Special transparent packaging for a foamy sweet product
In Austria there is a producer for sweet products famous for its foamy sweets in the form of a bomb. The outer form of those sweets was denied trade mark protection back in 1976 since their bomb-form is technically the best way to produce such sweets out of sweet foam. In 1969 the producer applied for trade marks for a special transparent packaging with specially designed separated compartments for the individual foamy sweets, one without such sweets and one filled with such sweets and claiming trade mark protection for the specific three-dimensional form. This so-called six pack consists of two rows of three compartments each.

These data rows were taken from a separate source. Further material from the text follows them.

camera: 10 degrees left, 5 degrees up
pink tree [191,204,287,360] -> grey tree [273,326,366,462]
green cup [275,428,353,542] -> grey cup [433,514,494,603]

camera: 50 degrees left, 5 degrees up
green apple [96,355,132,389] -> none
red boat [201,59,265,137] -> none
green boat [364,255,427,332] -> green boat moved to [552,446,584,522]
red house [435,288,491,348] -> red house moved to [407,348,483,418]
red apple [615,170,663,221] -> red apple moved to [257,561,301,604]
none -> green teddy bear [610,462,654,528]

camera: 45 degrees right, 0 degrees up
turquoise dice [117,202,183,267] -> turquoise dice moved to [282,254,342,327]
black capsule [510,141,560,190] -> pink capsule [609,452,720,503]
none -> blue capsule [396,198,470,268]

The marks were so registered. The producer sold since then 5 millions of such packages filled with six such sweets per year continuously and has a market share of 80 %. The packaging is well-known in Austria since many years.
A competitor sells his similar foamy bombs in identical packages, however, with twelve compartments in two rows of six. The producer sued for infringement of his six pack also asking for an interlocutory injunction. Although the first instance refused the interim injunction, the second instance granted it and now the Austrian Supreme Court (OGH) confirmed (4 Ob 61/12t of 11 May 2012) since the assumption that the packaging with twelve compartments is a mere variation of the famous six pack is obvious.

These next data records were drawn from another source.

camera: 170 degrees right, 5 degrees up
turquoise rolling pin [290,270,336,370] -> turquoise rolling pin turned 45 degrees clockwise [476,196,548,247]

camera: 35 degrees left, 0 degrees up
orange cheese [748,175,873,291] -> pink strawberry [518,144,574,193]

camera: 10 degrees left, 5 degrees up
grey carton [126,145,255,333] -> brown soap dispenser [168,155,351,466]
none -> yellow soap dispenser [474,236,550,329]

Of general importance in this case is the answer to the defence that these trade marks concerning packaging were null and void since they "consist exclusively of the shape which results from the nature of the goods themselves" (Art 3 para 1 lit e (i) EU Harmonisation Directive). The OGH pointed to the fact that the European Court of Justice (CJEU) has already clarified (C-218/01 Henkel) that the packaging can only be held as a result of the shape of the goods if the goods themselves have no form, e.g. powders or liquids. Here, the foamy sweets have their own shape, namely bomb-form so that this rule does not apply.
This is so even when OHIM might be (wrongly?) of the opinion that this ground for invalidity should under certain conditions also apply when the goods are not amorphous. But even if this were correct, it would not lead to invalidity here. This reason for invalidity does only apply when the essential characteristics of the shape serve a technical function. In the present case, the packaging is transparent. Transparency here is an essential feature that is not dictated by function.
The only possibility of invalidity here would be lack of distinctiveness which can be the case with packaging. However, here this six pack is well known in Austria and has achieved that status before the defendant came on the market with his copy. Although this secondary meaning does not date back to the application date of the trade marks, nevertheless the plaintiff is protected with his six pack by the Law against Unfair Competition which protects used marks with secondary meaning.
Some may have thought that only very fanciful packaging is protectable. This case in interpreting the CJEU decision "Henkel" clearly shows that this is not the case when the goods have their own shape and distinctiveness is acquired through secondary meaning.